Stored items

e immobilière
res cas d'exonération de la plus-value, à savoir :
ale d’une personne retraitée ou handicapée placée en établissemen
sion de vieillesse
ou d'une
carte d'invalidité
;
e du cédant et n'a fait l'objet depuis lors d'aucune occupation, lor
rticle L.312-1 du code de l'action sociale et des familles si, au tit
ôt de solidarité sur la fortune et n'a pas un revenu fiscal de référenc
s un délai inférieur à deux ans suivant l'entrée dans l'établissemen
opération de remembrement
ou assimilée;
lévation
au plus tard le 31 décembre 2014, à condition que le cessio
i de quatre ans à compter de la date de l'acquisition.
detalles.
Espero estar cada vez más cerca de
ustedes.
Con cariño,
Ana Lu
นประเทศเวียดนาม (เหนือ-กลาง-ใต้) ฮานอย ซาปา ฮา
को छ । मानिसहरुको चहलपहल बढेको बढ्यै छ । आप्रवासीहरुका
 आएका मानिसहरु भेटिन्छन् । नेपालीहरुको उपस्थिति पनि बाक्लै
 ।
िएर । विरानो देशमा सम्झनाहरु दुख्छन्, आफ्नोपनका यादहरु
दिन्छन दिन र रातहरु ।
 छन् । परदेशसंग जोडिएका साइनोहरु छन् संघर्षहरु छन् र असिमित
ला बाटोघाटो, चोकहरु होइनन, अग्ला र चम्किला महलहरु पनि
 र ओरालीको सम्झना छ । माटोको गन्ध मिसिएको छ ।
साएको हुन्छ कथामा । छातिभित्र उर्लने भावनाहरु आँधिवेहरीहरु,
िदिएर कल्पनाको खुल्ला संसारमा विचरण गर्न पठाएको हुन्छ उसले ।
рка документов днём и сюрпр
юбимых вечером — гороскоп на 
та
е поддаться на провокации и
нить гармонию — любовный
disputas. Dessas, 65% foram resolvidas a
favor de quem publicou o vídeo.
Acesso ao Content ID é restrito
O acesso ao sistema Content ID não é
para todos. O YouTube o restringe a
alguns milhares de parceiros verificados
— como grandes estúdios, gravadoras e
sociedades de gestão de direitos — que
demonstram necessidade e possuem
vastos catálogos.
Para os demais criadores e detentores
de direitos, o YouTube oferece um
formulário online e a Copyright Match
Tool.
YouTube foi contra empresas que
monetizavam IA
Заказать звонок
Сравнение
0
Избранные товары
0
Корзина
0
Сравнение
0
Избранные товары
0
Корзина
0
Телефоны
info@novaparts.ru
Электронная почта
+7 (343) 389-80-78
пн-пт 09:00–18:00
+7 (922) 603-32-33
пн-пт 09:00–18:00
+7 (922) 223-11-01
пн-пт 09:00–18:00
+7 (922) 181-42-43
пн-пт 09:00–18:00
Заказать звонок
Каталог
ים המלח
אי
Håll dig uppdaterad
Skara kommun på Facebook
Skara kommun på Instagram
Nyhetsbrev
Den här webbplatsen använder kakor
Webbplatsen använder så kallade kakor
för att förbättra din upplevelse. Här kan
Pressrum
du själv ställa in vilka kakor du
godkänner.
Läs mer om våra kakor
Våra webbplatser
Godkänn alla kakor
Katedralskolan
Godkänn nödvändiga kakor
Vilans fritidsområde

• Exercise goal: The answer must be an exact reproduction of all the records.

• Result:
e immobilière
res cas d'exonération de la plus-value, à savoir :
ale d’une personne retraitée ou handicapée placée en établissemen
sion de vieillesse
ou d'une
carte d'invalidité
;
e du cédant et n'a fait l'objet depuis lors d'aucune occupation, lor
rticle L.312-1 du code de l'action sociale et des familles si, au tit
ôt de solidarité sur la fortune et n'a pas un revenu fiscal de référenc
s un délai inférieur à deux ans suivant l'entrée dans l'établissemen
opération de remembrement
ou assimilée;
lévation
au plus tard le 31 décembre 2014, à condition que le cessio
i de quatre ans à compter de la date de l'acquisition.
detalles.
Espero estar cada vez más cerca de
ustedes.
Con cariño,
Ana Lu
นประเทศเวียดนาม (เหนือ-กลาง-ใต้) ฮานอย ซาปา ฮา
को छ । मानिसहरुको चहलपहल बढेको बढ्यै छ । आप्रवासीहरुका
 आएका मानिसहरु भेटिन्छन् । नेपालीहरुको उपस्थिति पनि बाक्लै
 ।
िएर । विरानो देशमा सम्झनाहरु दुख्छन्, आफ्नोपनका यादहरु
दिन्छन दिन र रातहरु ।
 छन् । परदेशसंग जोडिएका साइनोहरु छन् संघर्षहरु छन् र असिमित
ला बाटोघाटो, चोकहरु होइनन, अग्ला र चम्किला महलहरु पनि
 र ओरालीको सम्झना छ । माटोको गन्ध मिसिएको छ ।
साएको हुन्छ कथामा । छातिभित्र उर्लने भावनाहरु आँधिवेहरीहरु,
िदिएर कल्पनाको खुल्ला संसारमा विचरण गर्न पठाएको हुन्छ उसले ।
рка документов днём и сюрпр
юбимых вечером — гороскоп на 
та
е поддаться на провокации и
нить гармонию — любовный
disputas. Dessas, 65% foram resolvidas a
favor de quem publicou o vídeo.
Acesso ao Content ID é restrito
O acesso ao sistema Content ID não é
para todos. O YouTube o restringe a
alguns milhares de parceiros verificados
— como grandes estúdios, gravadoras e
sociedades de gestão de direitos — que
demonstram necessidade e possuem
vastos catálogos.
Para os demais criadores e detentores
de direitos, o YouTube oferece um
formulário online e a Copyright Match
Tool.
YouTube foi contra empresas que
monetizavam IA
Заказать звонок
Сравнение
0
Избранные товары
0
Корзина
0
Сравнение
0
Избранные товары
0
Корзина
0
Телефоны
info@novaparts.ru
Электронная почта
+7 (343) 389-80-78
пн-пт 09:00–18:00
+7 (922) 603-32-33
пн-пт 09:00–18:00
+7 (922) 223-11-01
пн-пт 09:00–18:00
+7 (922) 181-42-43
пн-пт 09:00–18:00
Заказать звонок
Каталог
ים המלח
אי
Håll dig uppdaterad
Skara kommun på Facebook
Skara kommun på Instagram
Nyhetsbrev
Den här webbplatsen använder kakor
Webbplatsen använder så kallade kakor
för att förbättra din upplevelse. Här kan
Pressrum
du själv ställa in vilka kakor du
godkänner.
Läs mer om våra kakor
Våra webbplatser
Godkänn alla kakor
Katedralskolan
Godkänn nödvändiga kakor
Vilans fritidsområde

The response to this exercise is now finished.